• [TEXTO FORNECIDO]
::::::::

Por amor à precisão, cabe observar que a redação introduzida pela MP 871 era ligeiramente diversa da que se tornou definitiva na lei de conversão (Lei 13.846), sem, porém, afetar o núcleo da questão jurídica que ora se examina.
Em nome da completude, reproduzo a seguir a redação dada pela MP 871 ao art. 80, que, na sequência do processo legislativo, foi aperfeiçoada pela lei de conversão, sem modificação substancial:
Art. 80. O auxílio-reclusão será devido nas condições da pensão por morte, respeitado o tempo mínimo de carência estabelecido no inciso IV do caput do art. 25, aos dependentes do segurado de baixa renda recolhido à prisão em regime fechado, que não receber remuneração da empresa nem estiver em gozo de auxílio-doença, pensão por morte, salário-maternidade, aposentadoria ou abono de permanência em serviço.

::::::::

• [DADOS FORNECIDOS]
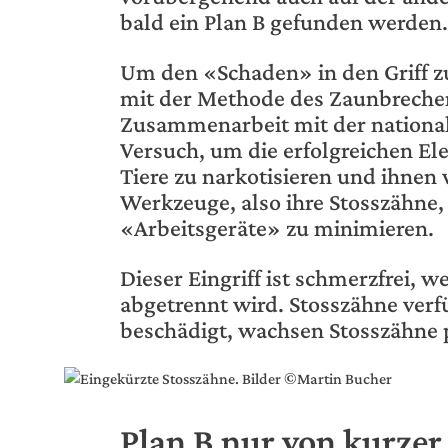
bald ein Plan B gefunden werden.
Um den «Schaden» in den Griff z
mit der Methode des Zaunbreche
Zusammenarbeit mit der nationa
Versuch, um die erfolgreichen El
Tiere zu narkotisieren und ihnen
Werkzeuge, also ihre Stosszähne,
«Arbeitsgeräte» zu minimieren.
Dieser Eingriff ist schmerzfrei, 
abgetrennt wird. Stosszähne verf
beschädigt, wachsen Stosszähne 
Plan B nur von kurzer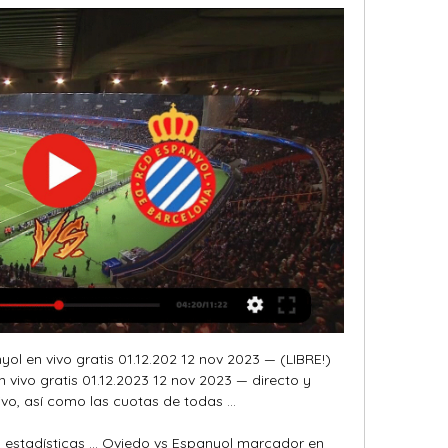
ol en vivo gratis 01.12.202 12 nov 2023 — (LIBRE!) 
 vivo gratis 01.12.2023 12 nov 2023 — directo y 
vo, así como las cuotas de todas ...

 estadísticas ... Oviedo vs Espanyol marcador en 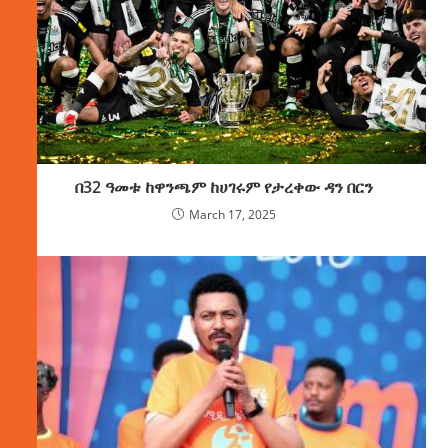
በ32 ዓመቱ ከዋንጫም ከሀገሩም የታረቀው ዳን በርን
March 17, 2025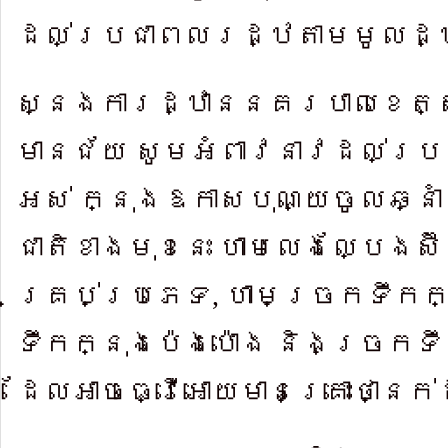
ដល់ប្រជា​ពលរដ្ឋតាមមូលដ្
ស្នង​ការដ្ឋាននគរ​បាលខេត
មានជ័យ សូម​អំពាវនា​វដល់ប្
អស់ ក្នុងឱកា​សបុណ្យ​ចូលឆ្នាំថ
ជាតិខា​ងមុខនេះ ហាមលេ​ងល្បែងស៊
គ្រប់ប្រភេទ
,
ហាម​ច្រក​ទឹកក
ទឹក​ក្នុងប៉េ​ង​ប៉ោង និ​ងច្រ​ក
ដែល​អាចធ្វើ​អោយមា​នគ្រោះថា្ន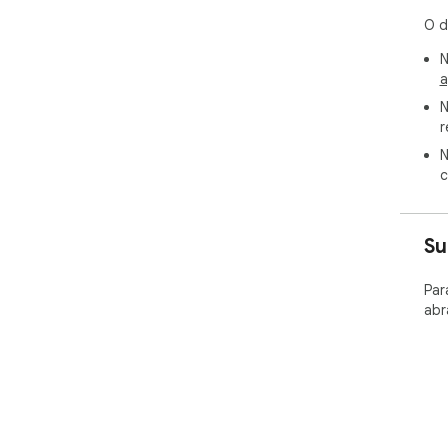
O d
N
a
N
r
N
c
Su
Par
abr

::::::::

• [REQUISITOS DO EXERCÍCIO]
1. Reproduza o trecho do texto sobre o auxílio-reclusão que vai de "Por amor à precisão, cabe" até "permanência em serviço.", incluindo ambos os extremos.
2. Segundo o texto sobre o auxílio-reclusão, em que regime deve estar o segurado de baixa renda recolhido à prisão para que seus dependentes recebam o benefício?

• [RESPOSTAS POR TAREFA]
1.
Por amor à precisão, cabe observar que a redação introduzida pela MP 871 era ligeiramente diversa da que se tornou definitiva na lei de conversão (Lei 13.846), sem, porém, afetar o núcleo da questão jurídica que ora se examina.
Em nome da completude, reproduzo a seguir a redação dada pela MP 871 ao art. 80, que, na sequência do processo legislativo, foi aperfeiçoada pela lei de conversão, sem modificação substancial:
Art. 80. O auxílio-reclusão será devido nas condições da pensão por morte, respeitado o tempo mínimo de carência estabelecido no inciso IV do caput do art. 25, aos dependentes do segurado de baixa renda recolhido à prisão em regime fechado, que não receber remuneração da empresa nem estiver em gozo de auxílio-doença, pensão por morte, salário-maternidade, aposentadoria ou abono de permanência em serviço.

2. Em regime fechado.